Sur les autres demandes
Les sommes accordées à la salariée produiront intérêts au taux légal à compter de la convocation de l’employeur devant le bureau de conciliation pour les sommes de nature salariale et à compter du prononcé du présent arrêt pour les sommes de nature indemnitaire.
Les chefs de jugement sur les frais irrépétibles et les dépens seront confirmés.
La société sera condamnée à payer à la salariée la somme de 1 500 euros au titre l’article 700 du code de procédure civile pour les frais irrépétibles engagés à hauteur d’appel.
La demande de la société au titre de l’article 700 du code de procédure civile sera rejetée.

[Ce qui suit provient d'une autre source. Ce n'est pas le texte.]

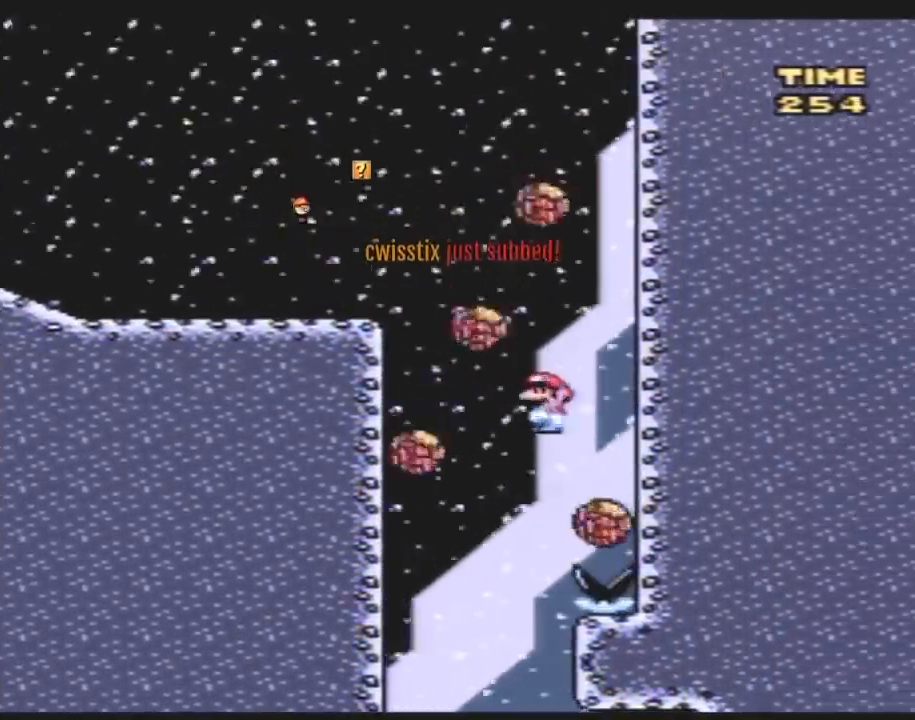
{"buttons": ["Y"], "events": [[150, "DPAD_RIGHT", "up"], [333, "A", "up"]]}
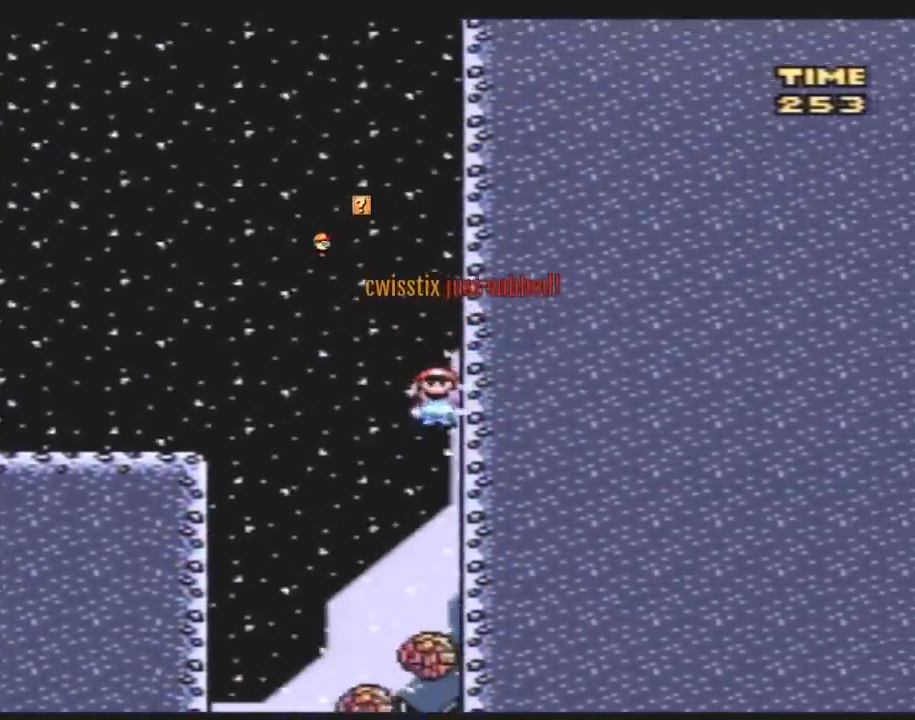
{"buttons": ["A", "Y", "DPAD_LEFT"], "events": [[33, "A", "down"], [383, "DPAD_LEFT", "down"]]}
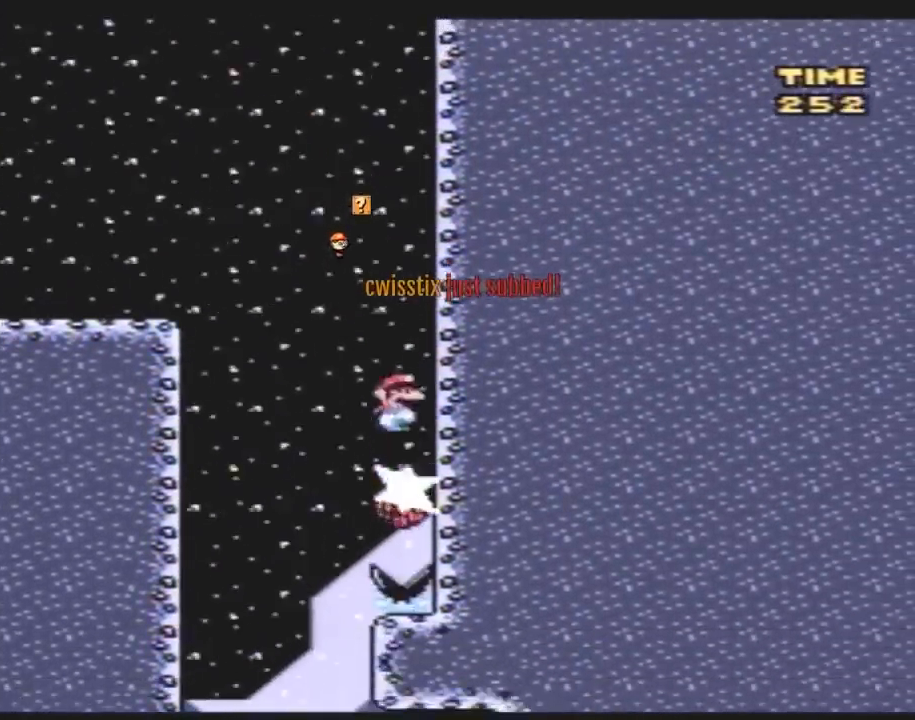
{"buttons": ["Y", "DPAD_LEFT"], "events": [[467, "A", "up"]]}
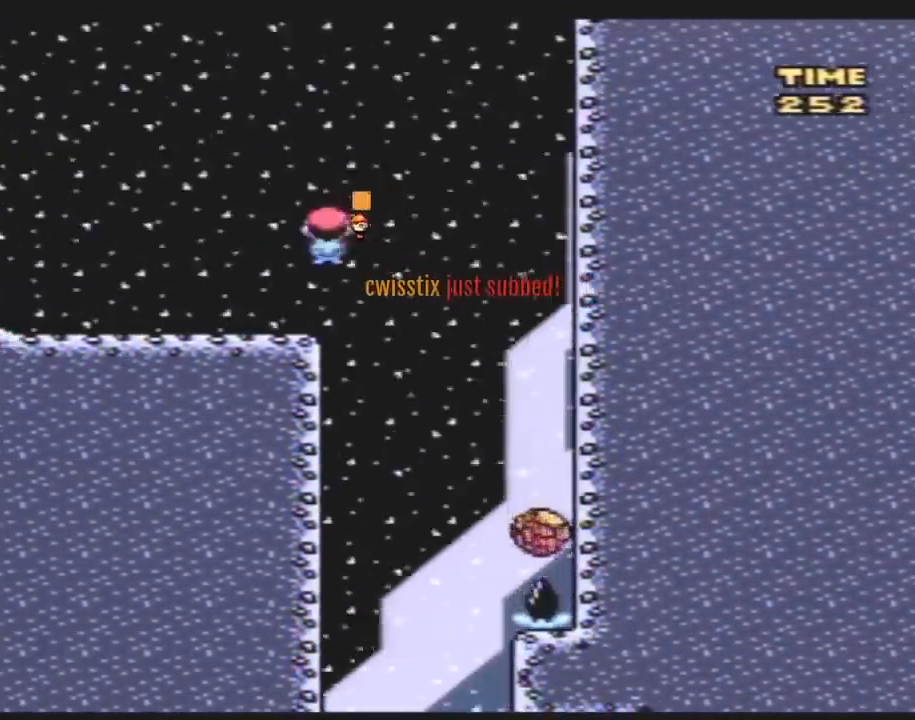
{"buttons": ["Y", "DPAD_LEFT"], "events": [[283, "B", "down"], [350, "B", "up"]]}
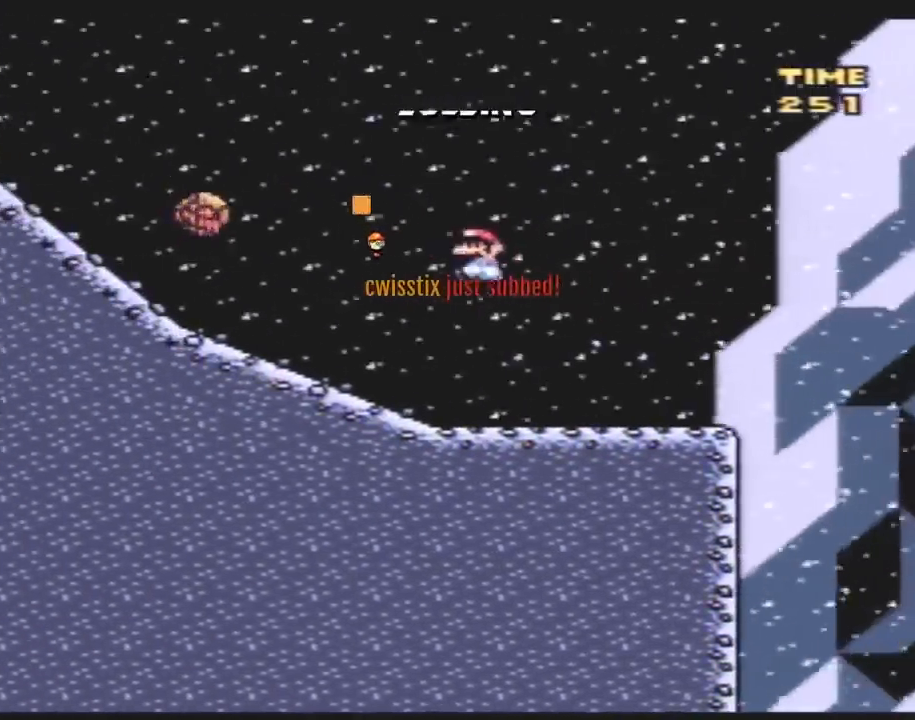
{"buttons": ["Y", "DPAD_DOWN"], "events": [[250, "DPAD_DOWN", "down"], [283, "DPAD_LEFT", "up"]]}
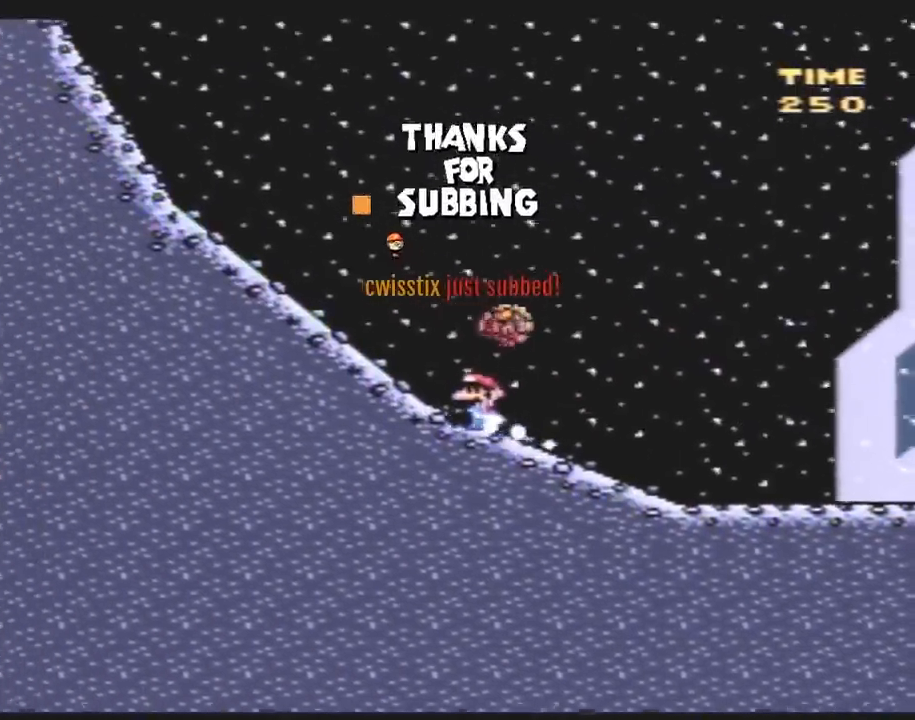
{"buttons": ["Y", "DPAD_DOWN"], "events": [[83, "DPAD_LEFT", "down"], [117, "B", "down"], [150, "DPAD_DOWN", "up"], [200, "B", "up"], [467, "DPAD_DOWN", "down"], [500, "DPAD_LEFT", "up"]]}
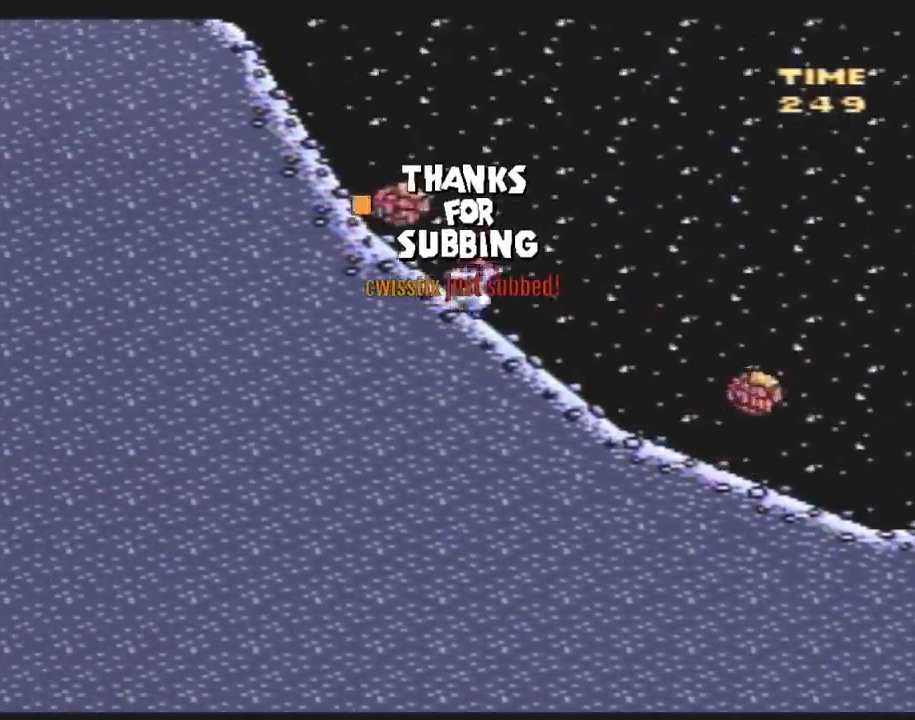
{"buttons": ["Y", "DPAD_LEFT"], "events": [[367, "B", "down"], [367, "DPAD_LEFT", "down"], [383, "DPAD_DOWN", "up"], [483, "B", "up"]]}
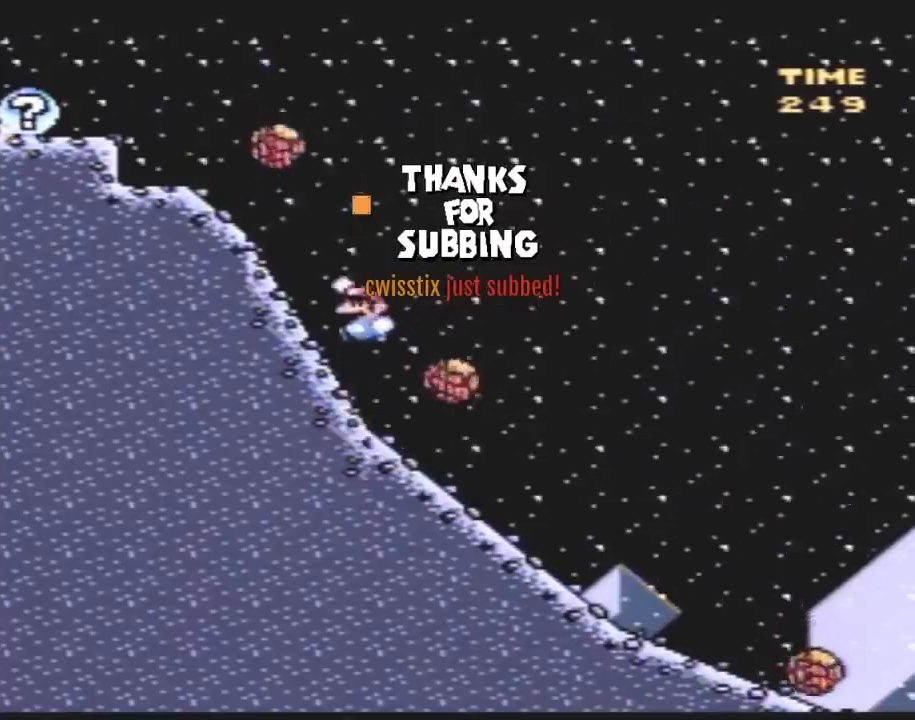
{"buttons": [], "events": [[100, "DPAD_DOWN", "down"], [150, "DPAD_LEFT", "up"], [483, "DPAD_DOWN", "up"], [483, "Y", "up"]]}
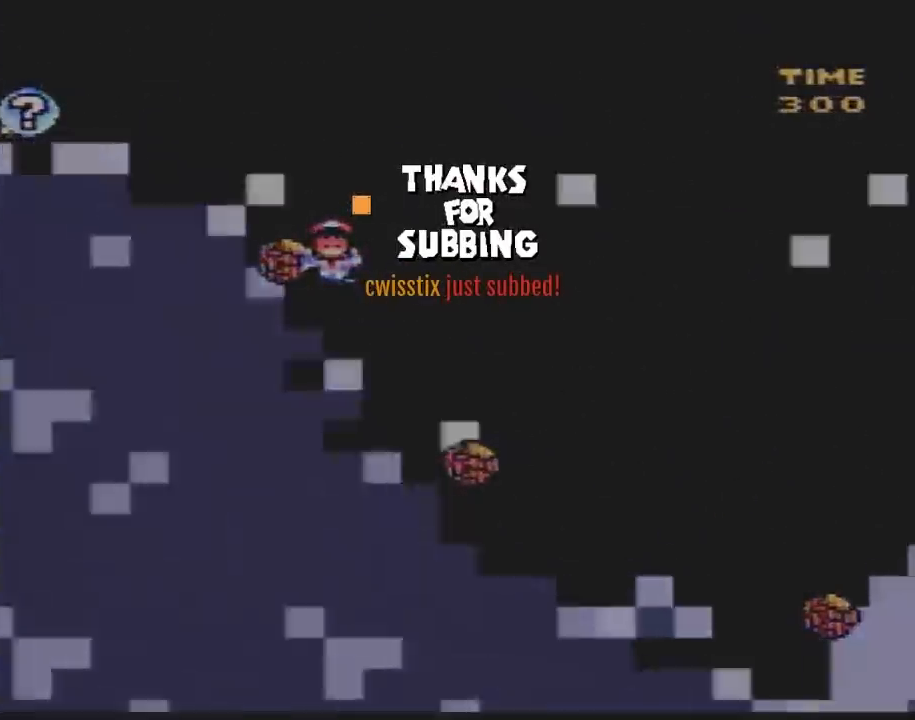
{"buttons": [], "events": []}
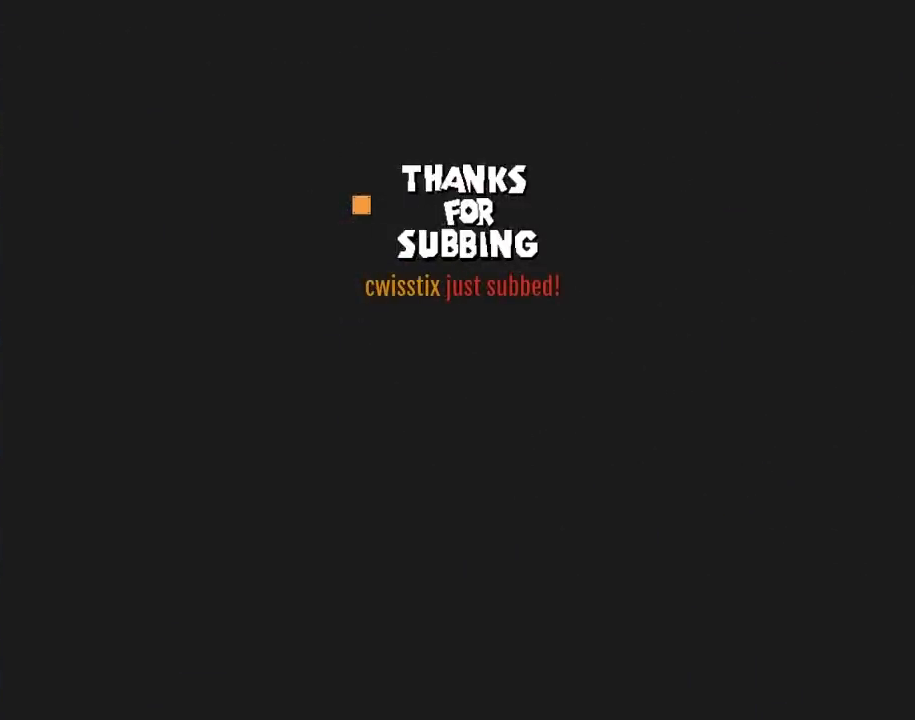
{"buttons": [], "events": []}
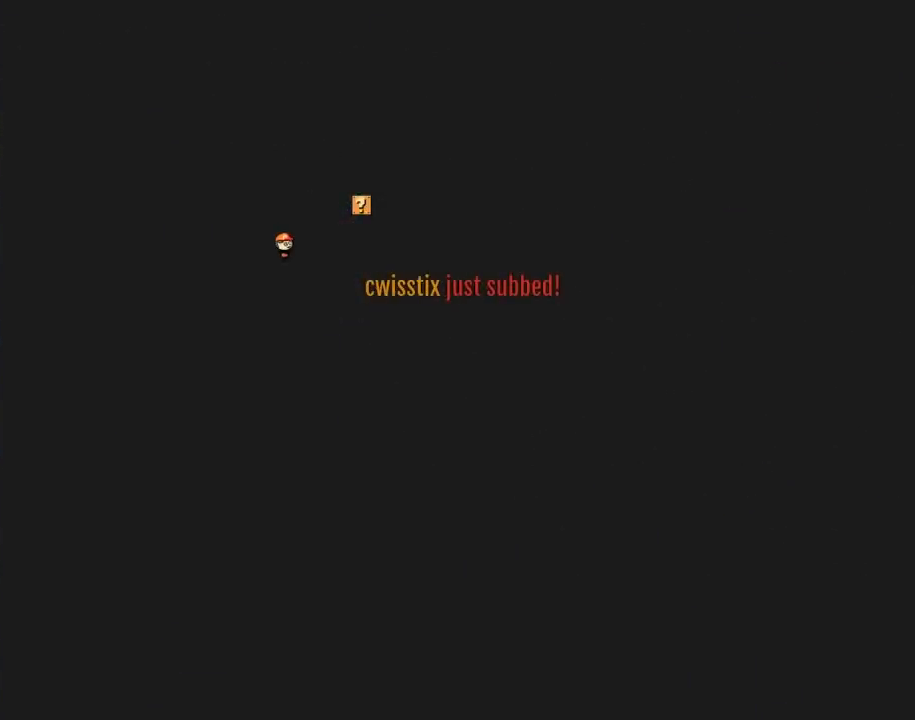
{"buttons": [], "events": []}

La société supportera les dépens d’appel.
PAR CES MOTIFS :
La cour, statuant en audience publique, par décision contradictoire,
Infirme le jugement du 05 décembre 2022 en ses dispositions soumises à la cour sauf en ce qu’il a :
— rejeté la demande de Mme [W] au titre du solde de l’indemnité compensatrice de congés payés outre congés payés afférents ;
— condamné la société les paradis de Jules et Juliette à verser la somme de 1 000 euros à Mme [W] au titre de l’article 700 du code de procédure civile ;
— rejeté la demande de la société les paradis de Jules et Juliette au titre de l’article 700 du code de procédure civile et l’a condamnée aux dépens ;
Statuant à nouveau sur les chefs infirmés ;
Dit que le licenciement de Mme [W] est nul ;
Condamne la société les paradis de Jules et Juliette à payer à Mme [W] les sommes suivantes :
-13 500 euros à titre de dommages et intérêts pour licenciement nul ;
-445,90 euros au titre des jours de congés payés supplémentaires, outre 44,59 euros au titre des congés payés afférents ;
— 956,52 euros bruts au titre de de la prime d’ancienneté et 95,65 euros au titre des congés payés afférents ;
Dit que ces sommes produiront intérêts au taux légal à compter de la convocation de la société les paradis de Jules et Juliette devant le bureau de conciliation pour les sommes de nature salariale et à compter du prononcé du présent arrêt pour les sommes de nature indemnitaire ;
Rejette la demande de Mme [W] en dommages et intérêts pour exécution déloyale du contrat de travail ;
Rejette les autres demandes de Mme [W] et la société les paradis de Jules et Juliette ;
Y ajoutant,
Condamne la société les paradis de Jules et Juliette à payer à Mme [W] la somme de 1 500 euros au titre de l’article 700 du code de procédure civile ;
Rejette la demande de la société les paradis de Jules et Juliette sur le fondement de l’article 700 du code de procédure civile ;
Rejette les autres demandes de la société les paradis de Jules et Juliette et de Mme [W] ;
Condamne la société les paradis de Jules et Juliette aux dépens d’appel.